En décrivant les procédés à l’œuvre dans l’atelier de l’artiste, on comprend que la peinture de Hugo Pernet n’est pas réalisée en plein air devant le modèle, mais plutôt dans une salle noire avec un éclairage artificiel. Le paysage est finalement tenu à distance, il est fractionné en une multitude de sujets et il n’est jamais vu dans son ensemble, si ce n’est sous la forme d’un vague souvenir ou d’un songe (Bougival). Les sujets choisis, à l’image du Pissenlit, peuvent être des plus communs. Le pissenlit en question a été photographié dans une jardinière, au seuil de l’atelier. Il est cependant parfaitement représentatif de l’espèce, donnant à voir ses fameuses feuilles en “dents de lion“, mais également les différents stades de la floraison, un bouton à peine formé, une fleur jaune, et même une aigrette sur laquelle les enfants aiment tant souffler. Depuis peu, l’artiste a déménagé son atelier dans les faubourgs de Dijon, à côté d’un dojo, en rez-de-jardin. Il est devenu habituel pour lui de photographier ses peintures en extérieur, posées dans l’herbe, en appui provisoire contre un arbre ou un piquet. Cette confrontation entre la peinture et le milieu naturel a sans doute quelque chose à voir encore avec le travail de Jean Widmer, mais elle est née aussi d’une proposition faite par le centre d’art de Lacoux, dans le massif du Bugey, d’intervenir directement sur les façades du bâtiment. Si l’artiste continue de décliner l’invitation au paysage, son œuvre semble, quant à elle, y prendre ses aises.

Olivier Vadrot, juillet 2024


1. Bonjour Monsieur Courbet, initialement intitulé La Rencontre, est conservé au Musée Fabre à Montpellier.

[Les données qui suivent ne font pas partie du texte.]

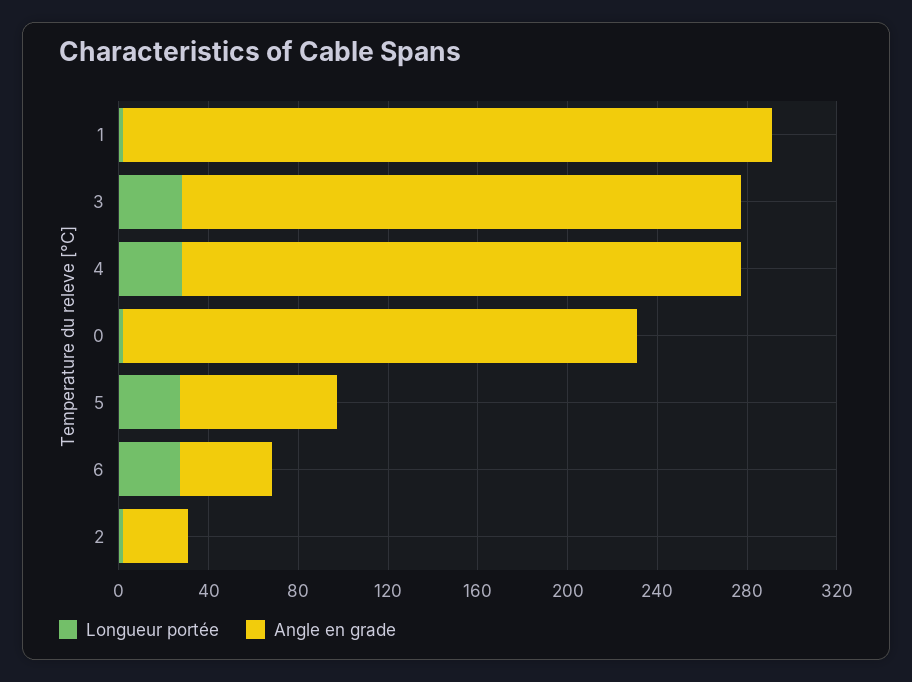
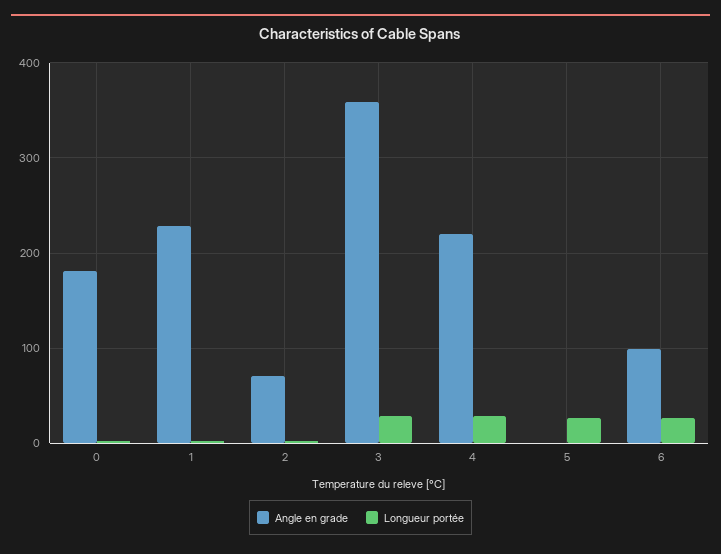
Angle en grade, 1: 290 -> 230
Angle en grade, 3: 250 -> 360
Angle en grade, 4: 250 -> 220
Angle en grade, 0: 230 -> 180
Angle en grade, 5: 70 -> 0
Angle en grade, 6: 40 -> 100
Angle en grade, 2: 30 -> 70

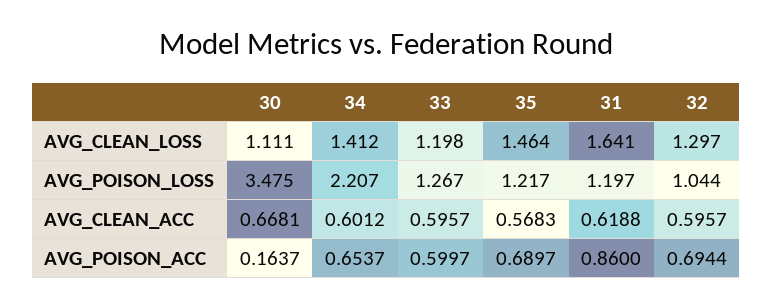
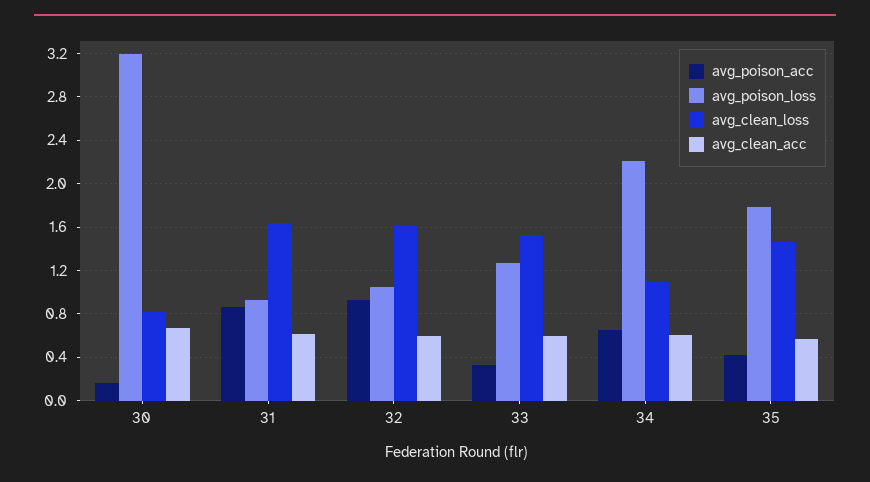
AVG_CLEAN_LOSS, 30: 1.111 -> 0.8
AVG_CLEAN_LOSS, 34: 1.412 -> 1.1
AVG_CLEAN_LOSS, 33: 1.198 -> 1.5
AVG_CLEAN_LOSS, 32: 1.297 -> 1.6
AVG_POISON_LOSS, 30: 3.475 -> 3.2
AVG_POISON_LOSS, 35: 1.217 -> 1.8
AVG_POISON_LOSS, 31: 1.197 -> 0.9
AVG_POISON_ACC, 33: 0.5997 -> 0.3
AVG_POISON_ACC, 35: 0.6897 -> 0.4
AVG_POISON_ACC, 32: 0.6944 -> 0.9

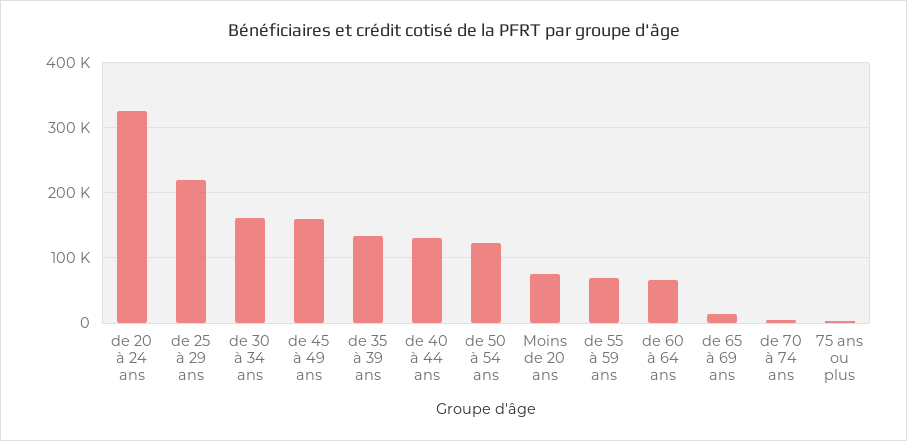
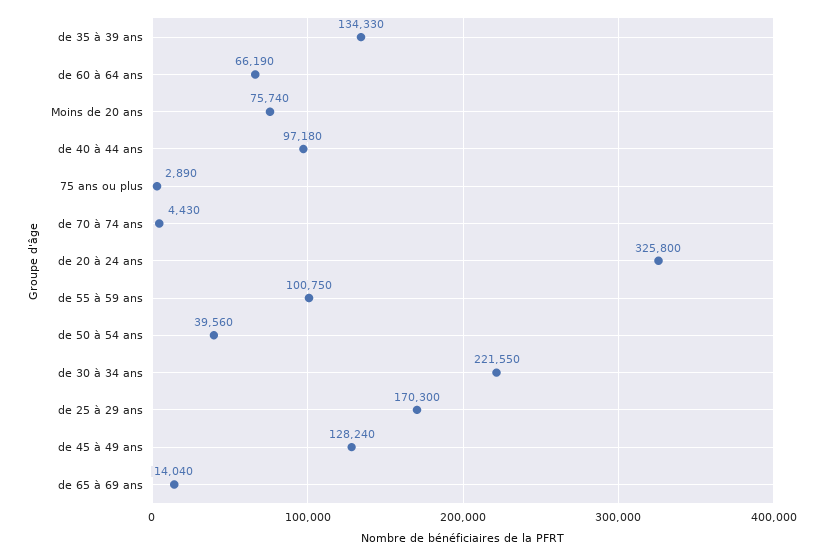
de 25 à 29 ans: 220000 -> 170300
de 30 à 34 ans: 160000 -> 221550
de 45 à 49 ans: 160000 -> 128240
de 40 à 44 ans: 130000 -> 97180
de 50 à 54 ans: 120000 -> 39560
de 55 à 59 ans: 70000 -> 100750

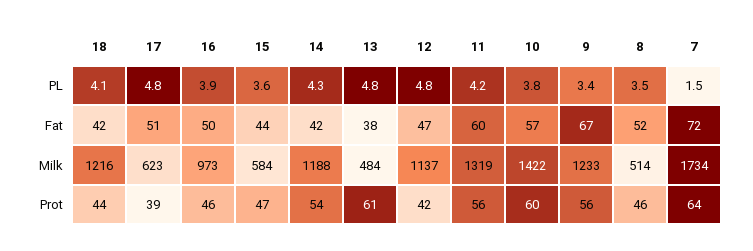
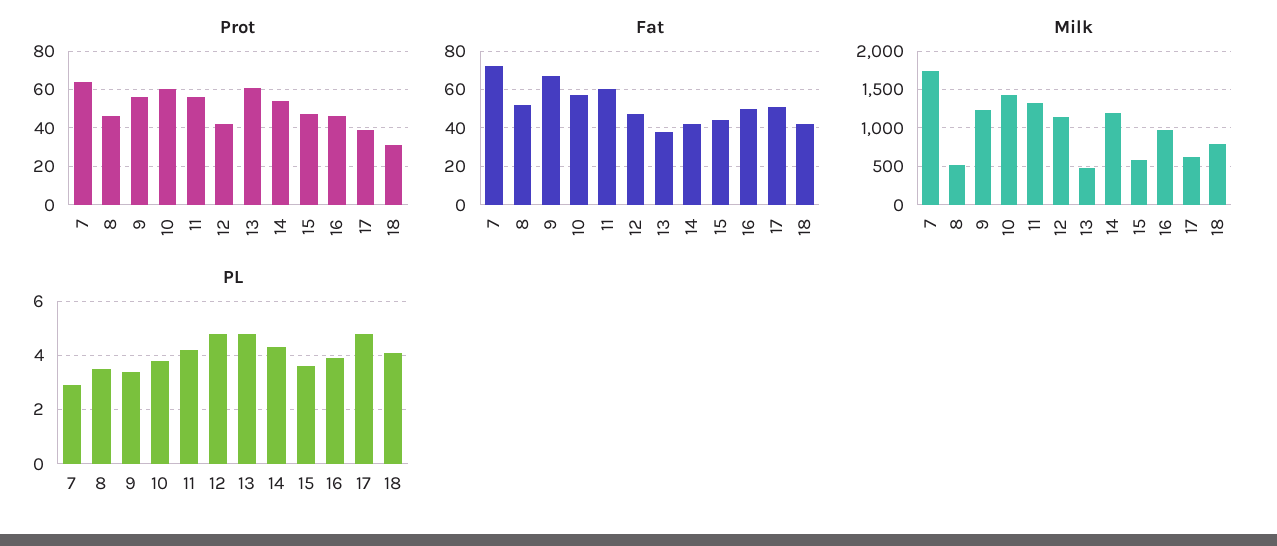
PL, 7: 1.5 -> 3
Milk, 18: 1216 -> 800
Prot, 18: 44 -> 30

2. Jean Widmer, pionnier de la signalétique touristique et culturelle autoroutière française, entretien avec Seb Coupy, 2019, problemata.org
3. Emmanuel Anati fut le coordinateur mondial pour l’Unesco du projet Wara (World Archives of Rock Art) destiné à la constitution d'une banque de données mondiales de l'art préhistorique, qui recense 45 millions de peintures et gravures rupestres et pariétales réparties sur 170 000 sites dans 160 pays.
4. L’artiste a déjà publié un livre d’artiste composé de dessins numériques, imprimé sous la forme d’un bloc note. Vie nouvelle, 2022, édité par le FRAC Bourgogne.
5. À Arcy-sur-Cure en 1990, le projecteur d’une équipe de FR3 révèle la présence d’un grand dessin de bouquetin jusque-là passé complètement inaperçu.